===== PASSAGE GIVEN

Have you lifted up your eyes from the mundane things of life to marvel at creation? Several reactions are possible. You can feel insignificant. The Moon, our closest neighbor, is about 240,000 miles away from Earth on average. Our Apollo astronauts took about three days to get there. And that's close! One of the brightest stars seen in the Northern Hemisphere is Betelgeuse, about 640 light years away. If Betelgeuse were in our planetary system, that is, if it were to replace our Sun, it would be so big that it would engulf all the planets up to Jupiter, Earth included. When you lift up your eyes and see, you can feel so very small and insignificant. You can also feel meaningless. In a universe so vast, with so many unknowns, so many dangers, what do you matter? And the notion that all this evolved by chance, which I and my seminary colleagues totally reject. "In the beginning, God created the heavens and the earth." The notion that all this evolved by some strange chance, oh, that can leave you feeling even more meaningless. You're deceived into thinking you're not significant-your life has no purpose, you're a cosmic speck, and one day soon you'll be snuffed out. That's why Isaiah 40 is so wonderful. It's a great corrective to our feelings of insignificance and meaninglessness. The Creator of all is also your Creator and the great Creator sustains little you and little me.

==========

GIVEN TASK A
Extract the entire passage on marveling at creation, word for word.

===== MATERIALS PROVIDED

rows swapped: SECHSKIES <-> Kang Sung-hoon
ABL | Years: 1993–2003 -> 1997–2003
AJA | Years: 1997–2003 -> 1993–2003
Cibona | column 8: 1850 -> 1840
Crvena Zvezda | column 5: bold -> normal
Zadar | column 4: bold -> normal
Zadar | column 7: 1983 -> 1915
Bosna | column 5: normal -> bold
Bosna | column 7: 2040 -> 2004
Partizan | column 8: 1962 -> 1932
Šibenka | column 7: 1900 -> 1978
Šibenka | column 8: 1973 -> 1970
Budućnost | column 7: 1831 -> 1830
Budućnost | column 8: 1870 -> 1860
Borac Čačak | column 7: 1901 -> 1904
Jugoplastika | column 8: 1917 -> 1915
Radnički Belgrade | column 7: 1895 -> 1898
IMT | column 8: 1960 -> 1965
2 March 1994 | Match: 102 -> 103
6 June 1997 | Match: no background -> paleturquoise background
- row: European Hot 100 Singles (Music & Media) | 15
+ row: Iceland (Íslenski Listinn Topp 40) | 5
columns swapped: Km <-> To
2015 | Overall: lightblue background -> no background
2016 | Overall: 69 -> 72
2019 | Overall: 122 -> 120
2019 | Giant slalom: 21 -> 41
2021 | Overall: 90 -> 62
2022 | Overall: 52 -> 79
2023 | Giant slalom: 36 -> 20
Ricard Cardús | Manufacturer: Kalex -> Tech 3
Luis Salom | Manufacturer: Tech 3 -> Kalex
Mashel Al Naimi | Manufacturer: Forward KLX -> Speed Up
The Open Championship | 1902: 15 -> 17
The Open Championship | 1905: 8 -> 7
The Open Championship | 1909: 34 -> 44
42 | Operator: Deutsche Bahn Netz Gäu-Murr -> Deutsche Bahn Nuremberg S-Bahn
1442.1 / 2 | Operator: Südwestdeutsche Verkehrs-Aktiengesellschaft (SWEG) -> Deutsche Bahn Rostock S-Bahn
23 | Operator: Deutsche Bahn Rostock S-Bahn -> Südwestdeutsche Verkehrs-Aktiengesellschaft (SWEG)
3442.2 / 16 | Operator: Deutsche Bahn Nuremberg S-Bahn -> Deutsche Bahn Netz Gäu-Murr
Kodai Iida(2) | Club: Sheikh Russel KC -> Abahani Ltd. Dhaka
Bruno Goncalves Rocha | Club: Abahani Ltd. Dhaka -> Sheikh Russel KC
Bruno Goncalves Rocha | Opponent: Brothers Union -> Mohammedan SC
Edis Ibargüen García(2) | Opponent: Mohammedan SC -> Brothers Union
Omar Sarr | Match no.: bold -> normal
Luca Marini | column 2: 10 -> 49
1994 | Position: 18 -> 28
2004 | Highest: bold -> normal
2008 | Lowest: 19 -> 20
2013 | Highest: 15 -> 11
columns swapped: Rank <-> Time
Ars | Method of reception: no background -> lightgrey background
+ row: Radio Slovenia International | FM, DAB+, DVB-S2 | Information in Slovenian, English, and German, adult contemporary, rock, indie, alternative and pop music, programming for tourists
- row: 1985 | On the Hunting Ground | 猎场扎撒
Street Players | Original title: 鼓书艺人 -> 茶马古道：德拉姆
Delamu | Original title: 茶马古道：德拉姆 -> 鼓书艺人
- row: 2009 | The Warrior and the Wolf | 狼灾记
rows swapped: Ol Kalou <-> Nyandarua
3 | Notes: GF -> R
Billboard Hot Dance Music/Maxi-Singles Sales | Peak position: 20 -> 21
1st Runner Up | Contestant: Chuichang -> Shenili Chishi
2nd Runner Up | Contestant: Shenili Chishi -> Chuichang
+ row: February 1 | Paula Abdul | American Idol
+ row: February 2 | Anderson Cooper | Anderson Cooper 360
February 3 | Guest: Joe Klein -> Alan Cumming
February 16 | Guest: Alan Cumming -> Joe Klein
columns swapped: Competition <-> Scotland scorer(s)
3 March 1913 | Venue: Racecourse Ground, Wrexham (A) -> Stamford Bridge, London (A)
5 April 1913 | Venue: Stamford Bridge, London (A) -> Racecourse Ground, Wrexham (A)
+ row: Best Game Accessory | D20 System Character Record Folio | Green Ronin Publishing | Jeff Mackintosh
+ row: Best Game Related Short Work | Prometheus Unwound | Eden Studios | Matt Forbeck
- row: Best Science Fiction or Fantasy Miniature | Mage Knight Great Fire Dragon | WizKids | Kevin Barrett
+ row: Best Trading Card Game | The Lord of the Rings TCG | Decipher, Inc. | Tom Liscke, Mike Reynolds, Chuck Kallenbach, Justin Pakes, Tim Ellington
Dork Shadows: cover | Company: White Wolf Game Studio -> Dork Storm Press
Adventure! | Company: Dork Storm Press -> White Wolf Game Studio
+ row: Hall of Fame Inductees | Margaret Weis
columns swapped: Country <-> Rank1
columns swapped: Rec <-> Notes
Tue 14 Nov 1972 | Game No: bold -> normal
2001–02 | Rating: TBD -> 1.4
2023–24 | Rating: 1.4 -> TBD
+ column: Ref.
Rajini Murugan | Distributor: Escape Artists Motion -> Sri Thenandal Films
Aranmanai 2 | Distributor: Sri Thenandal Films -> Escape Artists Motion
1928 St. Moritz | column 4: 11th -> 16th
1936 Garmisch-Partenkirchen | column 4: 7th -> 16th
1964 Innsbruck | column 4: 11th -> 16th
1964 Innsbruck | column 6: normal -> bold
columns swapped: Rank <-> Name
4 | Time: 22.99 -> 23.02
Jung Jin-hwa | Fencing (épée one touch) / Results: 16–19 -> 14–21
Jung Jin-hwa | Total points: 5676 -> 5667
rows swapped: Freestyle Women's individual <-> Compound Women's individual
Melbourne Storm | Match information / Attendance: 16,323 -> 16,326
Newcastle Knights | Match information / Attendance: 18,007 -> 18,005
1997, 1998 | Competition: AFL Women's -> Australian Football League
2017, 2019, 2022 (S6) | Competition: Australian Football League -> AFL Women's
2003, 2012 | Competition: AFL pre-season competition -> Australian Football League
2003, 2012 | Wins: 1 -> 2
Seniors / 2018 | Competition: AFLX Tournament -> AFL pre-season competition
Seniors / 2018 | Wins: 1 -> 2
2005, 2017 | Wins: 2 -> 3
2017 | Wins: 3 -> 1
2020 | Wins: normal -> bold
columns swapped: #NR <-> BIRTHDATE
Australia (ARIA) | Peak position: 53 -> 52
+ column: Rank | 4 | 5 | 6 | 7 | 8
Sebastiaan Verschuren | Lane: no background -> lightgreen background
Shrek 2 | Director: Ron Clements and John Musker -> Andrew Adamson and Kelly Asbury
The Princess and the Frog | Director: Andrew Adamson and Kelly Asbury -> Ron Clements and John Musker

==========

GIVEN TASK B
Copy the stretch of the listing from its first line through the line containing "Bosna | column 7: 2040 -> 2004", word for word.

CORRECT ANSWER A
Have you lifted up your eyes from the mundane things of life to marvel at creation? Several reactions are possible. You can feel insignificant. The Moon, our closest neighbor, is about 240,000 miles away from Earth on average. Our Apollo astronauts took about three days to get there. And that's close! One of the brightest stars seen in the Northern Hemisphere is Betelgeuse, about 640 light years away. If Betelgeuse were in our planetary system, that is, if it were to replace our Sun, it would be so big that it would engulf all the planets up to Jupiter, Earth included. When you lift up your eyes and see, you can feel so very small and insignificant. You can also feel meaningless. In a universe so vast, with so many unknowns, so many dangers, what do you matter? And the notion that all this evolved by chance, which I and my seminary colleagues totally reject. "In the beginning, God created the heavens and the earth." The notion that all this evolved by some strange chance, oh, that can leave you feeling even more meaningless. You're deceived into thinking you're not significant-your life has no purpose, you're a cosmic speck, and one day soon you'll be snuffed out. That's why Isaiah 40 is so wonderful. It's a great corrective to our feelings of insignificance and meaninglessness. The Creator of all is also your Creator and the great Creator sustains little you and little me.

CORRECT ANSWER B
rows swapped: SECHSKIES <-> Kang Sung-hoon
ABL | Years: 1993–2003 -> 1997–2003
AJA | Years: 1997–2003 -> 1993–2003
Cibona | column 8: 1850 -> 1840
Crvena Zvezda | column 5: bold -> normal
Zadar | column 4: bold -> normal
Zadar | column 7: 1983 -> 1915
Bosna | column 5: normal -> bold
Bosna | column 7: 2040 -> 2004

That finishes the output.